Sprachverbote kommen einer „Kriminalisierung der SchülerInnen“ gleich, weil das Sprechen bestimmter Sprachen bestraft wird. Die Schule nimmt in Form der Lehreperson die Rolle einer Kontrollinstanz ein. SchülerInnen lernen durch vorgelebtes Verhalten, welche Sprachen positiv verstärkt und welche bestraft werden. Sie lernen sich gegenseitig zu verdächtigen („Sie könnten über mich sprechen“), zu kontrollieren und zu ermahnen. Auch mehrsprachige SchülerInnen eignen sich dieses Verhalten an und ermahnen sich gegenseitig. Mehrsprachige SchülerInnen brauchen Sprechgelegenheiten und Wertschätzung in ihren Erstsprachen, stattdessen werden sie auf ihre Deutschkenntnisse reduziert.
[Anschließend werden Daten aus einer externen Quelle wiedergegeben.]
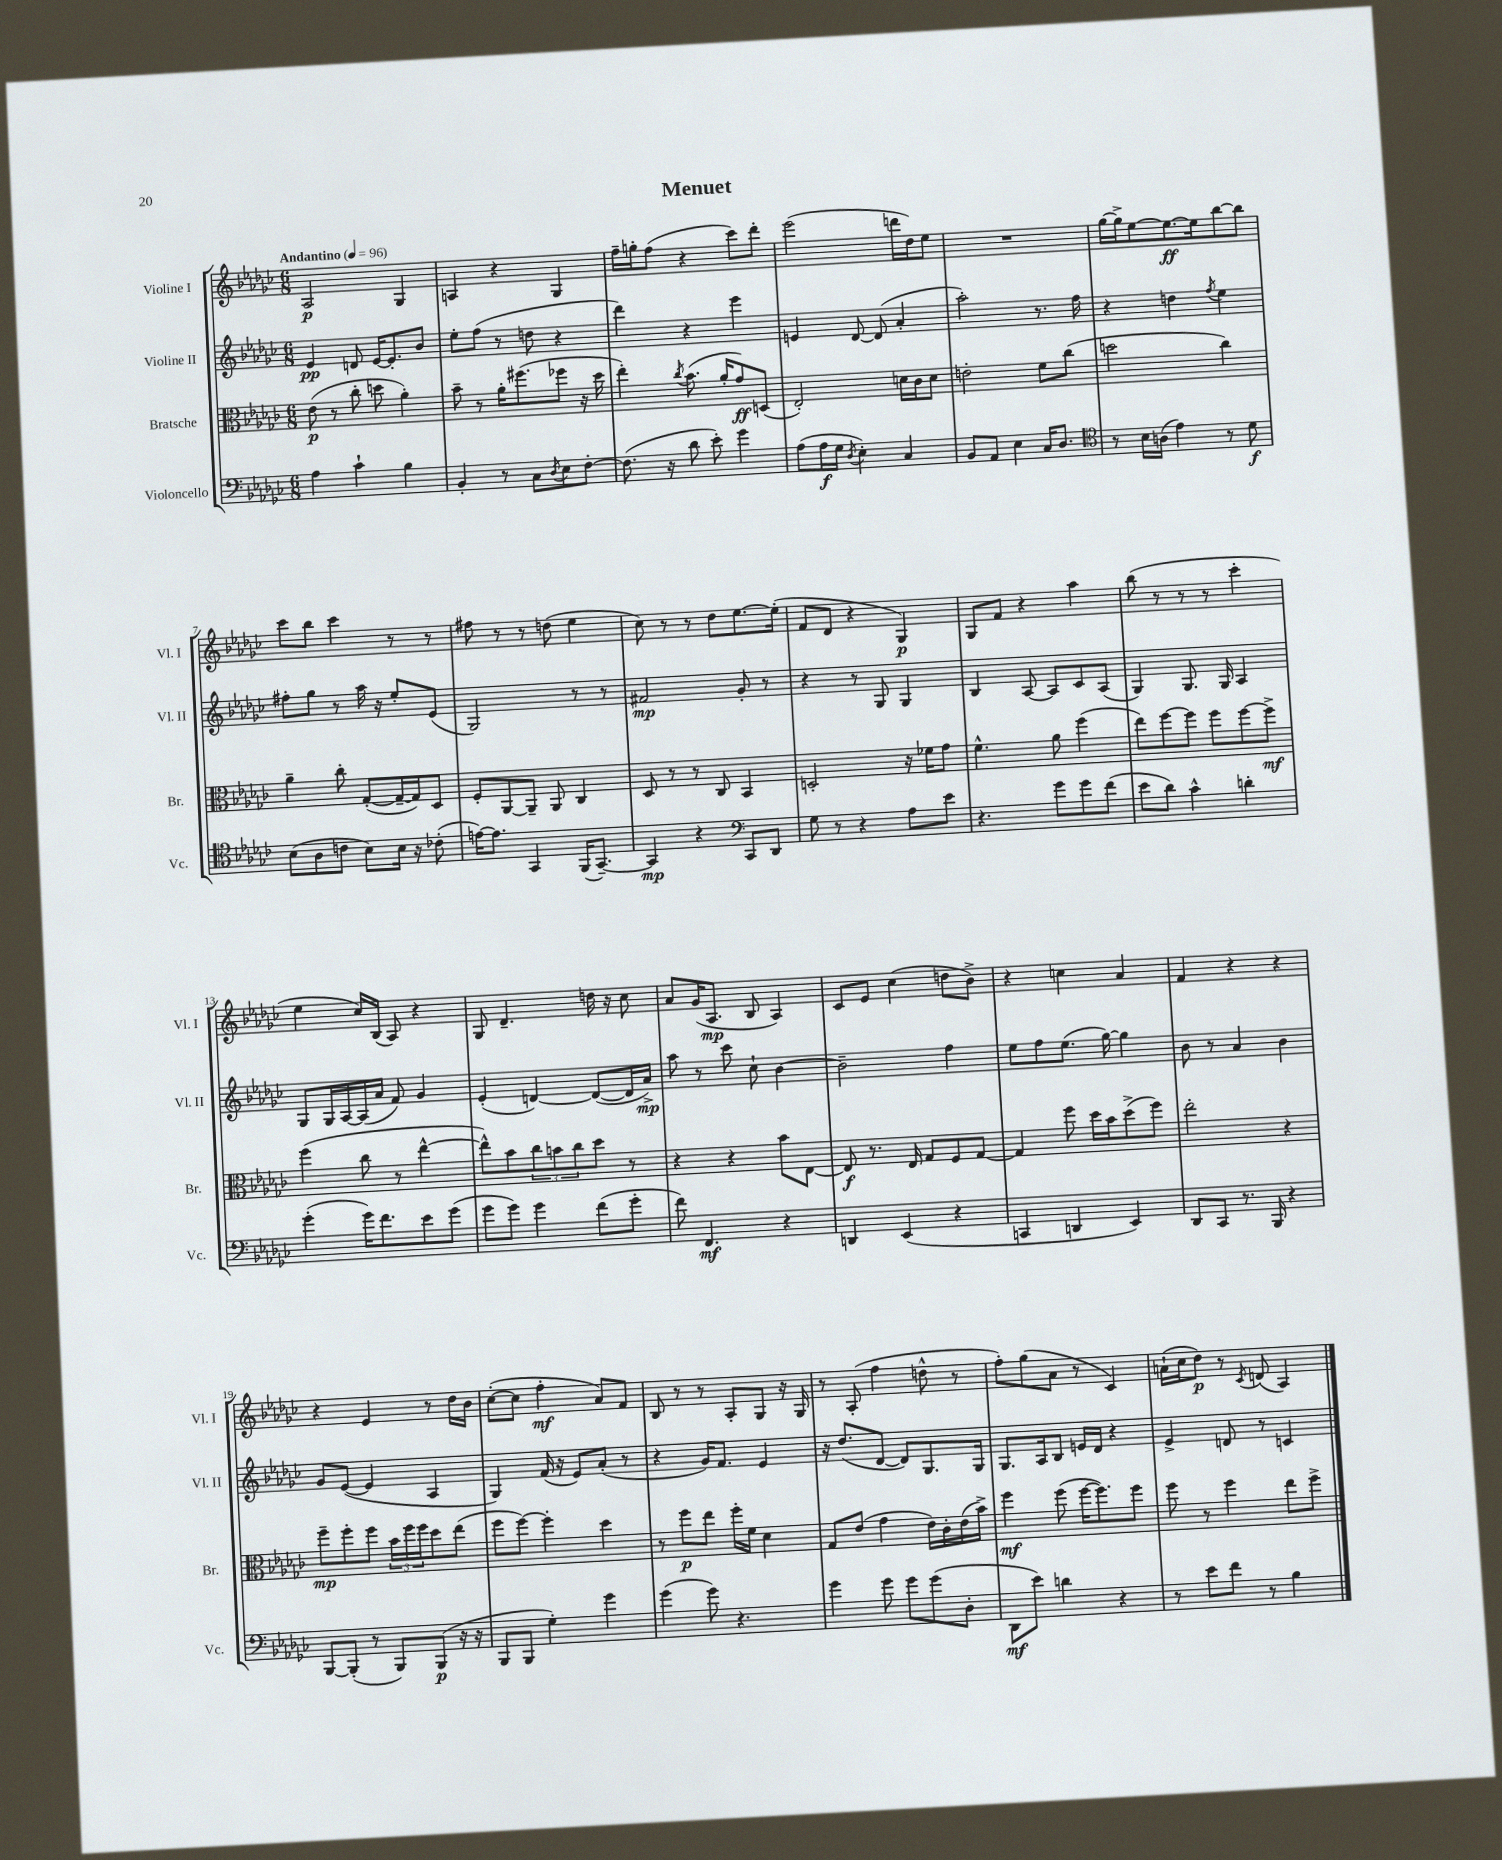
\header { title = "Menuet" }
<<
\new StaffGroup <<
\new Staff = "s0" \with { instrumentName = "Violine I" shortInstrumentName = "Vl. I" } {
    \clef treble \key ges \major \numericTimeSignature \time 6/8 \tempo "Andantino" 4 = 96
    aes2\p ges4 |
    a4 r4 ges4 |
    f''16-- g''16-. f''8( r4 ces'''8) des'''8-. |
    ees'''2( d'''16 des''16) ees''8 |
    R2. |
    ges''16~ ges''16-> ees''8~ ees''8.~\ff ees''16 bes''8~ bes''8 |
    ces'''8 bes''8 ces'''4 r8 r8 |
    fis''8 r8 r8 d''8( ees''4 |
    ces''8) r8 r8 des''8 ees''8.~ ees''16-.( |
    f'8 des'8 r4 ges4\p) |
    ges8 f'8 r4 aes''4 |
    bes''8( r8 r8 r8 ces'''4-. |
    ees''4 ces''16) bes16( aes8) r4 |
    ges8 des'4.-- d''16 r16 ces''8 |
    aes'8 ges'16( aes8.\mp bes8 aes4) |
    ces'8 ees'8 ces''4( d''8 bes'8->) |
    r4 c''4 aes'4 |
    f'4 r4 r4 |
    r4 ees'4 r8 des''16 bes'16 |
    ces''8~-.( ces''8 f''4-.\mf aes'8) f'8 |
    bes8 r8 r8 aes8-. ges8 r16 ges16 |
    r8 aes8-.( f''4 d''8-^ r8 |
    f''8-.) ges''8( aes'8 r8 ces'4) |
    a'16-!( ces''16 des''8\p) r8 \acciaccatura { ces'8 } d'8( aes4) \bar "|." |
}
\new Staff = "s1" \with { instrumentName = "Violine II" shortInstrumentName = "Vl. II" } {
    \clef treble \key ges \major \numericTimeSignature \time 6/8
    ees'4\pp d'8 ees'16~ ees'8.-. bes'8 |
    ees''8-. f''8( r8 d''8 r4 |
    des'''4) r4 ees'''4 |
    e'4 des'8~ des'8( aes'4-. |
    aes''2-.) r8. f''16 |
    r4 d''4 \acciaccatura { f''8 } ees''4 |
    fis''8-. ges''8 r8 aes''16 r16 ees''8-. ees'8( |
    ges2) r8 r8 |
    fis'2\mp ges'8-. r8 |
    r4 r8 ges8 ges4 |
    bes4 aes8~ aes8 ces'8 aes8( |
    ges4) ges8. ges16 aes4 |
    ges8 ges16 aes16~ aes16( aes'16 f'8) ges'4 |
    ees'4-.( d'4~) d'8~( d'16 aes'16->\mp) |
    aes''8 r8 ces'''8 ces''8-! bes'4~ |
    bes'2-- f''4 |
    ees''8 f''8 ees''8.( ges''16~) ges''4 |
    bes'8 r8 aes'4 bes'4 |
    ges'8 ees'8~( ees'4 aes4 |
    ges4) f'16( r16 ees'8) aes'8-.( r8 |
    r4 ges'16) f'8. ees'4 |
    r16 des''8.( des'8~ des'8) ges8. ges16 |
    ges8. aes16 bes8 e'16 des'16 r4 |
    ees'4-> d'8 r8 c'4 \bar "|." |
}
\new Staff = "s2" \with { instrumentName = "Bratsche" shortInstrumentName = "Br." } {
    \clef alto \key ges \major \numericTimeSignature \time 6/8
    ees'8\p( r8 ces''8-. d''8 aes'4-.) |
    bes'8-- r8 aes'16-. fis''8.( fes''8 r16 des''16 |
    ees''4-.) \acciaccatura { ces''8 } bes'8.( aes'16-. ges'8\ff) d8( |
    ees2-.) d'16 ces'16 d'8 |
    e'2-. f'8 ces''8( |
    d''2 ces''4) |
    aes'4-- ces''8-. ges8~-.( ges16~-- ges16) des8 |
    f8-. aes,8~ aes,8-- aes,8 ces4 |
    des8 r8 r8 ces8 bes,4 |
    d2-. r16 fes'16 ges'8 |
    f'4.-^ aes'8 f''4( |
    ees''8) f''8~ f''8 f''8 f''8~ f''8->\mf |
    f''4( ces''8 r8 ees''4~-^ |
    ees''8-^) bes'8 \tuplet 3/2 { ces''8 b'8 ces''8 } des''8 r8 |
    r4 r4 bes'8 ees8~ |
    ees8\f r8. ees16 ges8 f8 ges8~ |
    ges4 f''8 des''16 bes'16 des''8->( f''8) |
    ees''2-. r4 |
    f''8--\mp f''8-. f''8 \tuplet 3/2 { bes'16 f''16 f''16 } des''8 ees''8( |
    f''8 f''8~) f''4-. des''4 |
    r8 f''8\p ees''8 f''16-. f'16 des'4 |
    ges8 ees'8( ges'4 ees'16) ces'16-. ees'16( bes'16->) |
    f''4\mf f''8( f''16~ f''8.) f''8 |
    f''8 r8 f''4 ees''8 f''8-> \bar "|." |
}
\new Staff = "s3" \with { instrumentName = "Violoncello" shortInstrumentName = "Vc." } {
    \clef bass \key ges \major \numericTimeSignature \time 6/8
    aes4 ces'4-! bes4 |
    bes,4-. r8 ces8 \acciaccatura { des8 } ees8 f8~-. |
    f8.( r16 des'8 ees'8-.) ges'4 |
    aes8( aes16\f ges16 \acciaccatura { des8 } ees4-.) ces4 |
    bes,8 aes,8 ees4 ces16 des8. |
    \clef tenor r8 bes16 a16( ees'4) r8 des'8\f |
    bes8( aes8 c'8 bes8) bes16 r16 ces'8-.( |
    e'16~) e'8. ges,4 f,16( ges,8.~--) |
    ges,4\mp r4 \clef bass ces,8 des,8 |
    ges8 r8 r4 aes8 ees'8 |
    r4. ges'8 ges'8 f'8( |
    ees'8 des'8) ces'4-^ d'4-. |
    ges'4-.( ges'16) f'8. ees'8 ges'8( |
    ges'8 ges'8) ges'4 f'8( ges'8-. |
    f'8) f,4.\mf r4 |
    d,4 ees,4( r4 |
    c,4 d,4 ees,4) |
    des,8 ces,8 r8. bes,,16 r4 |
    bes,,8~ bes,,8-.( r8 bes,,8) bes,,8\p( r16 r16 |
    bes,,8 bes,,8 ges4-.) ges'4 |
    ges'4( ges'8) r4. |
    ges'4 ges'8 ges'8 ges'8( des8-. |
    des,8\mf ees'8) d'4 r4 |
    r8 ees'8 f'8 r8 bes4 \bar "|." |
}
>>
>>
Es ist wichtig zu erkennen, dass Lehrpersonen nicht die Möglichkeit haben, „neutral“ zu sein. Auch das Nicht-Eingreifen und Schweigen signalisiert SchülerInnen, welche Verhaltensweisen toleriert werden und welche nicht. Lehrpersonen müssen lernen, wie sie respektvollen Umgang miteinander vermitteln können. Mehrsprachigkeit ist nämlich Teil des Alltags. Ziel sollte sein, ein mehrsprachiges Bildungssystem zu gestalten, das SchülerInnen in ihrer sprachlichen Ganzheit erfasst und ihnen Raum für Mehrsprachigkeit bietet. Wenn wir uns in der Schule nicht an den Klang bestimmter Sprachen gewöhnen, werden wir diese Sprachen als Erwachsene weniger ertragen.
In meinen Seminaren zu Mehrsprachigkeit hatte ich häufig ausschließlich mehrsprachige Erwachsene, die in der Pause in unterschiedlichen Sprachen (Arabisch, Bosnisch, Deutsch, Farsi, Kroatisch, ... ) kommunizierten. Deutsch war die gemeinsame Sprache, die immer wieder zum Einsatz kam. Respektvolles mehrsprachiges Miteinander muss bereits in der Schule beigebracht werden. „Deutsch als gemeinsame Sprache“ ist ein wichtiges Element für das Zusammenleben, aber wir dürfen nicht vergessen, dass Deutsch auch die Erstsprache der Mehrheit der SchülerInnen und Lehrpersonen ist. Die Herausforderung besteht darin, das Gleichgewicht der Gemeinsamkeit zu finden, ohne eine sprachliche Hierarchie zu etablieren.
Ali Dönmez ist Logopäde und therapiert vor allem mehrsprachige Kinder. Zudem bietet er Seminare für PädagogInnen zum Thema „Mehrsprachigkeit“ an. Im letzten Jahr hat er das Masterstudium „Deutsch als Fremd- und Zweitsprache“ an der Uni Wien abgeschlossen. Seine Masterarbeit schrieb er zum Thema „Deutsch als Zweitsprache im Kontext Rassismus am Beispiel türkisch-deutschsprachiger Eltern mit Kindern im Kindergartenalter“.